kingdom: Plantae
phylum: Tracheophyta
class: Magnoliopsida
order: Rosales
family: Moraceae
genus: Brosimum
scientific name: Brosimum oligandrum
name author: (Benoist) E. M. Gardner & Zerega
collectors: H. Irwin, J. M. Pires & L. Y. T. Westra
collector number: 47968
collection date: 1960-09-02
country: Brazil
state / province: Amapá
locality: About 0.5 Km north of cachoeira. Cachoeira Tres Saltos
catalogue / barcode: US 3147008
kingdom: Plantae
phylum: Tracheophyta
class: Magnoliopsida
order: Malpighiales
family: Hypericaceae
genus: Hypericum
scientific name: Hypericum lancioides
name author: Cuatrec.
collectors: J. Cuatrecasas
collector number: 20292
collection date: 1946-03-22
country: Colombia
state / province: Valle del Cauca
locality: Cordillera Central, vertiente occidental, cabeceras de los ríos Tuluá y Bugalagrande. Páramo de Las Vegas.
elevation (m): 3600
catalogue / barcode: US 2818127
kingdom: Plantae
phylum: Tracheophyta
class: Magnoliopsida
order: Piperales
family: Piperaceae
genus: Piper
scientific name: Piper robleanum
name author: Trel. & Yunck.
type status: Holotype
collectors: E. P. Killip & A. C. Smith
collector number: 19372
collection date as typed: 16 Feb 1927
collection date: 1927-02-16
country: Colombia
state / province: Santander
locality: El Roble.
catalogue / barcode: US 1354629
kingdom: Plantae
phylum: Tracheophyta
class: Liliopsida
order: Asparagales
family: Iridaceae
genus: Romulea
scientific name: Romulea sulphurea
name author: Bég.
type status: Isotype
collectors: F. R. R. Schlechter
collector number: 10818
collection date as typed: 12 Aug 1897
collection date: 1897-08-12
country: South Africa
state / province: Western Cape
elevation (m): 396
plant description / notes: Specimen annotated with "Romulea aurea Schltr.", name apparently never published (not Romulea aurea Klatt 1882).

PROBLEM DETAILS |
Starting at the line containing "state / province: Santander", copy the entries above word for word and stop after the last line of the entries.

SOLUTION FOR THIS PROBLEM |
state / province: Santander
locality: El Roble.
catalogue / barcode: US 1354629
kingdom: Plantae
phylum: Tracheophyta
class: Liliopsida
order: Asparagales
family: Iridaceae
genus: Romulea
scientific name: Romulea sulphurea
name author: Bég.
type status: Isotype
collectors: F. R. R. Schlechter
collector number: 10818
collection date as typed: 12 Aug 1897
collection date: 1897-08-12
country: South Africa
state / province: Western Cape
elevation (m): 396
plant description / notes: Specimen annotated with "Romulea aurea Schltr.", name apparently never published (not Romulea aurea Klatt 1882).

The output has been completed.